(TASK TO CARRY OUT) Without the images, print every line of the material below exactly as given.

(RECORDS PROVIDED)
********

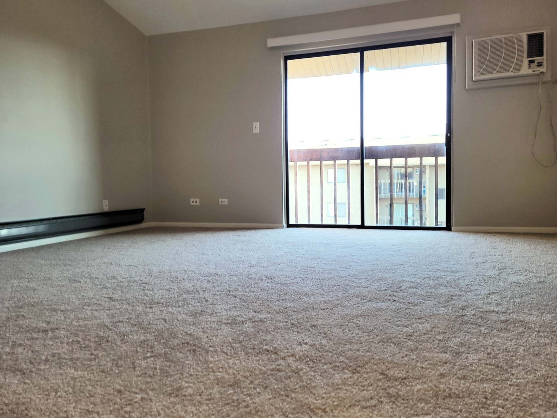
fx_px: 418
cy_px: 209
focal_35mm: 26
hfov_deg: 67.3
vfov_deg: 53.1
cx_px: 278
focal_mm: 5.4
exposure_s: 1/120
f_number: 1.8
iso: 80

********

(SOLUTION FOR THIS PROBLEM)
fx_px: 418
cy_px: 209
focal_35mm: 26
hfov_deg: 67.3
vfov_deg: 53.1
cx_px: 278
focal_mm: 5.4
exposure_s: 1/120
f_number: 1.8
iso: 80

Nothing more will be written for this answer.